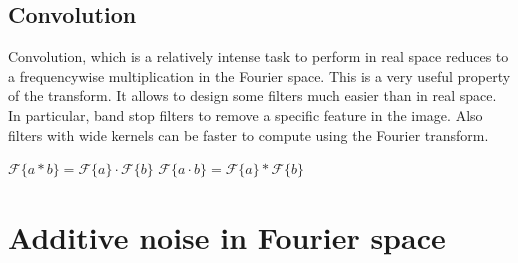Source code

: \documentclass[letterpaper,10pt,english]{sphinxmanual}
\begin{document}
\begin{sphinxVerbatim}[commandchars=\\\{\}]
 
\end{sphinxVerbatim}

\noindent{}


\subsection{Convolution}
\label{\detokenize{02-ImageEnhancement:convolution}}
\sphinxAtStartPar
Convolution, which is a relatively intense task to perform in real space reduces to a frequency\sphinxhyphen{}wise multiplication in the Fourier space. This is a very useful property of the transform. It allows to design some filters much easier than in real space. In particular, band stop filters to remove a specific feature in the image. Also filters with wide kernels can be faster to compute using the Fourier transform.

\sphinxAtStartPar
\(\mathcal{F}\{a * b\} = \mathcal{F}\{a\} \cdot \mathcal{F}\{b\} \)
\(\mathcal{F}\{a \cdot b\} = \mathcal{F}\{a\} * \mathcal{F}\{b\} \)


\section{Additive noise in Fourier space}
\label{\detokenize{02-ImageEnhancement:additive-noise-in-fourier-space}}
\end{document}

────────

*DIRECTIONS*:
Copy all lines of the records in which the string "begin" can be found.

*TASK SOLUTION*:
\begin{document}
\begin{sphinxVerbatim}[commandchars=\\\{\}]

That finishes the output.